Increased SBP variability tied to mortality, coronary heart disease, stroke, end-stage renal disease
THURSDAY, Sept. 29, 2016 (HealthDay News) — Systolic blood pressure variability (SBPV) is associated with mortality, coronary heart disease (CHD), stroke, and end-stage renal disease (ESRD), according to a study published in the Sept. 27 issue of the Journal of the American College of Cardiology.
Elvira O. Gosmanova, M.D., from the Stratton Veterans Affairs Medical Center in Albany, N.Y., and colleagues examined the impact of increased visit-to-visit variability in a large cohort of U.S. veterans. Data were included for 2,865,157 patients with eight or more outpatient BP measurements. SBPV was measured and correlated with all-cause mortality, incident CHD, stroke, and ESRD.

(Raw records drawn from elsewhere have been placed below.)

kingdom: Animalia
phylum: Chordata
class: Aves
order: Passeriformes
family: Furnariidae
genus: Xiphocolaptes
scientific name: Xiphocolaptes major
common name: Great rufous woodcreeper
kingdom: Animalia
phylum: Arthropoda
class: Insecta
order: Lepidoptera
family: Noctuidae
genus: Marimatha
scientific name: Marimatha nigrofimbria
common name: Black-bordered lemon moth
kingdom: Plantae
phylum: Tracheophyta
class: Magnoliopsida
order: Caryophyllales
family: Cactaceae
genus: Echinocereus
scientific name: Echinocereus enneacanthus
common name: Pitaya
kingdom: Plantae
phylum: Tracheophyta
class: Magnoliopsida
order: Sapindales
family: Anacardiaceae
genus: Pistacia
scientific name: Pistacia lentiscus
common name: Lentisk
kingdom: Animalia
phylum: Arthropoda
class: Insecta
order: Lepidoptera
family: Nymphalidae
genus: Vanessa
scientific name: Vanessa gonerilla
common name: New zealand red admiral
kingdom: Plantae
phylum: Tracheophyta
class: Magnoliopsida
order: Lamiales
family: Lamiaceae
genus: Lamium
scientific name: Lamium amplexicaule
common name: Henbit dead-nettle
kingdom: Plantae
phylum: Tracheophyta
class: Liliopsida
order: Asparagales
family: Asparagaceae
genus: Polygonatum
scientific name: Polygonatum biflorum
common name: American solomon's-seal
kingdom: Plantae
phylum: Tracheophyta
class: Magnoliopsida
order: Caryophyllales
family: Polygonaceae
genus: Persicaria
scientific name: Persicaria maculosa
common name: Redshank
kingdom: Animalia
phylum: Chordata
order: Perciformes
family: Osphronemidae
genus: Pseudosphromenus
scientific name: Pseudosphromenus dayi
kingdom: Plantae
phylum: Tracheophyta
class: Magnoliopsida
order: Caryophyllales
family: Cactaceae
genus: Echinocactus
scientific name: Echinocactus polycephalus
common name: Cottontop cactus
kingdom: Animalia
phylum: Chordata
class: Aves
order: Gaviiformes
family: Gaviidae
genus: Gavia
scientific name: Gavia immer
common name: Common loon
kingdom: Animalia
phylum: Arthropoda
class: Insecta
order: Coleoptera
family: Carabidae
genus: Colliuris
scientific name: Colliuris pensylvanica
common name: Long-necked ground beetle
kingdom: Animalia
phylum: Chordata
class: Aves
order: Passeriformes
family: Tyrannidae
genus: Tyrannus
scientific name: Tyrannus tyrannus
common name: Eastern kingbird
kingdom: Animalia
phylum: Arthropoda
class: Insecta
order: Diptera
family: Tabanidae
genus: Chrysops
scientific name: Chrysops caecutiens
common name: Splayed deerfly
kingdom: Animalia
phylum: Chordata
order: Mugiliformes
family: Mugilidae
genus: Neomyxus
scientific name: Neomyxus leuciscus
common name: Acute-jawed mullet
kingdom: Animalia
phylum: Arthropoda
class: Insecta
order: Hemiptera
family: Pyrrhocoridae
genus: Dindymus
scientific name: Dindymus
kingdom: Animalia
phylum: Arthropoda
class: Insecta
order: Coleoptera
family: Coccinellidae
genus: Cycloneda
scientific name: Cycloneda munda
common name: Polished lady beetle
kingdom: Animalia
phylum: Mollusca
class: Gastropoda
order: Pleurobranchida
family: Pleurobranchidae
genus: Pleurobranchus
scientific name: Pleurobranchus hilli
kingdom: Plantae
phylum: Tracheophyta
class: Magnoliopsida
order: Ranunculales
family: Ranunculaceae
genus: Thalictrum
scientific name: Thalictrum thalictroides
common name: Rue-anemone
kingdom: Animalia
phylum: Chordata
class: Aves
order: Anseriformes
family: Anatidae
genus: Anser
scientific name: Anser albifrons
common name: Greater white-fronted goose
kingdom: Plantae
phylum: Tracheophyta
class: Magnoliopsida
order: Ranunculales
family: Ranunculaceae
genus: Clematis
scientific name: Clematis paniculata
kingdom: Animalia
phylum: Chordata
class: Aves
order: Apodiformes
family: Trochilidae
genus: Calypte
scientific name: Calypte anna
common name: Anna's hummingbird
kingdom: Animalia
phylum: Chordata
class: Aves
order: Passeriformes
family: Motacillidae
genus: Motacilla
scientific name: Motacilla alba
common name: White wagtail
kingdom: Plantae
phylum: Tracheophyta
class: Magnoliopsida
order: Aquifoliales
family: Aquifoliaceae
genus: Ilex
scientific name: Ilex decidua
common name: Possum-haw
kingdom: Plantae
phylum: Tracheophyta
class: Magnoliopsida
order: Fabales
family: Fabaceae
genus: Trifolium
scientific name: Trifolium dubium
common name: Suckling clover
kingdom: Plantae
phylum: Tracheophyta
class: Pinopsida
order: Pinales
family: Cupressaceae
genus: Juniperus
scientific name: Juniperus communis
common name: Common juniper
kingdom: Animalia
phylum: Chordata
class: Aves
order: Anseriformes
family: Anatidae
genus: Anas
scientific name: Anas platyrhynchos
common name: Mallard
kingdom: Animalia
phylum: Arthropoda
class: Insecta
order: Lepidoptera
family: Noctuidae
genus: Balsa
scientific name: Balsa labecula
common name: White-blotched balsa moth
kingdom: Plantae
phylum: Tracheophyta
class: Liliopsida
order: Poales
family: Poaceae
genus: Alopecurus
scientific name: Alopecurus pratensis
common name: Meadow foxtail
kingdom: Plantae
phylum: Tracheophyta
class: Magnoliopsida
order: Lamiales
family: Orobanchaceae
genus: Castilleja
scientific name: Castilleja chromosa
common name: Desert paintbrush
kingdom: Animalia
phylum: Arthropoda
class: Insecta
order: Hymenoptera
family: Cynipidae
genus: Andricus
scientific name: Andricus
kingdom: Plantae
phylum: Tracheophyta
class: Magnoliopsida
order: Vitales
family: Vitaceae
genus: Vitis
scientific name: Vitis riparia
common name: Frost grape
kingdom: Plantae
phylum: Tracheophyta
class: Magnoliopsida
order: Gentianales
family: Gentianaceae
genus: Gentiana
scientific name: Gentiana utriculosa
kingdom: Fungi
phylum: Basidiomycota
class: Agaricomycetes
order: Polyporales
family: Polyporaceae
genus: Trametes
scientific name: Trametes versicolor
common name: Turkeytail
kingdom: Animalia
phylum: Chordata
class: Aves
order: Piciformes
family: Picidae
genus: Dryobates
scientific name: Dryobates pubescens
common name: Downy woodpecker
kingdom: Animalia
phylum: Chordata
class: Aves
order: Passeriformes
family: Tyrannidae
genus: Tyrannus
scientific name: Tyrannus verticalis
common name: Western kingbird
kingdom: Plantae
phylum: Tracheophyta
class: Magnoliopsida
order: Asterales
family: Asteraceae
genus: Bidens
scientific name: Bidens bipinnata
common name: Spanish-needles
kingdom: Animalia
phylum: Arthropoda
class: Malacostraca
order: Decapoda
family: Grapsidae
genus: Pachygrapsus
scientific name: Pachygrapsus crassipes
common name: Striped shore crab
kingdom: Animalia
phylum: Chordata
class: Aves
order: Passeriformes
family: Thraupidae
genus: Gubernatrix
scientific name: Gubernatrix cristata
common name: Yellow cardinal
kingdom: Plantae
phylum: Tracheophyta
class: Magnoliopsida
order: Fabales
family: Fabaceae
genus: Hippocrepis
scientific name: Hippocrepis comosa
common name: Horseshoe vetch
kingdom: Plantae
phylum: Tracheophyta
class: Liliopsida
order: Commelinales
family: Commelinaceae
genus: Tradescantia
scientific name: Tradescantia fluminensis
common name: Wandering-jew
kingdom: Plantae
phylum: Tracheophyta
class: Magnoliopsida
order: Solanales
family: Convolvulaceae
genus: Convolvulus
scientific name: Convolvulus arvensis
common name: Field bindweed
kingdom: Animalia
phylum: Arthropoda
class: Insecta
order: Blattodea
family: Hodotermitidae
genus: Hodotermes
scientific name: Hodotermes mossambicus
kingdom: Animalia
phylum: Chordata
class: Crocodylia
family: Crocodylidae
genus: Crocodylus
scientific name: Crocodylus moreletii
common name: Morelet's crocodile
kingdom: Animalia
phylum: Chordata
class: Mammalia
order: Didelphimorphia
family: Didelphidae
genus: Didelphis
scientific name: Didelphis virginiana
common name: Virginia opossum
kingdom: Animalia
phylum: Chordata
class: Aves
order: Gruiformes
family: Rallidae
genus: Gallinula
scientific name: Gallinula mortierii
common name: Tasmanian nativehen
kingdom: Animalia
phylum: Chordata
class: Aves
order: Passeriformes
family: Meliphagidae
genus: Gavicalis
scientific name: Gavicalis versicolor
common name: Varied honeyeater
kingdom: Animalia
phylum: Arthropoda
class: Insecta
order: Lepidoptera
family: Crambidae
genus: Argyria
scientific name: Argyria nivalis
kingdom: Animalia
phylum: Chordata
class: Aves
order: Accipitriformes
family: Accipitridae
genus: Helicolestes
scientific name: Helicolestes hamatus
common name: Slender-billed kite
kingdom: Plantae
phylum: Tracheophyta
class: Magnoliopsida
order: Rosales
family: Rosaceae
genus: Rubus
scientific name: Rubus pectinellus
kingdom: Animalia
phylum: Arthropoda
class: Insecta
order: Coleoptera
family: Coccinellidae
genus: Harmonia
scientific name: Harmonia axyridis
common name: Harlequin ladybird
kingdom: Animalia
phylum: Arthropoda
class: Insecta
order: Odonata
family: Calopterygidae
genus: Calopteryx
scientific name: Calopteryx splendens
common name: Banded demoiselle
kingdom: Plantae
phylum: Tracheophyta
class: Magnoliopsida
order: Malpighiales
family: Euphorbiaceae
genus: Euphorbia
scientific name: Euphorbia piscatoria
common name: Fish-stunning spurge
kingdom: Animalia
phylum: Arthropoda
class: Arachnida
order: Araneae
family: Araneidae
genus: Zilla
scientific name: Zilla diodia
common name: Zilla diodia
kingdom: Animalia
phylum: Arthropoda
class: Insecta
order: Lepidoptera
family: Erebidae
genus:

The researchers found that higher intraindividual SBPV was seen in association with sociodemographic variables (older age, male sex, African-American race, divorced or widowed status), clinical characteristics (lower baseline estimated glomerular filtration rate, higher SBP, and diastolic BP), and comorbidities (presence of diabetes, hypertension, cardiovascular disease, and lung disease). For standard deviation quartile 2 through 4 versus the first quartile, the multivariable-adjusted hazard ratios associated with all-cause mortality, CHD, stroke, and ESRD were incrementally higher.
“Higher SBPV in individuals with and without hypertension was associated with increased risks of all-cause mortality, CHD, stroke, and ESRD,” the authors write. “Further studies are needed to determine interventions that can lower SBPV and their impact on adverse health outcomes.”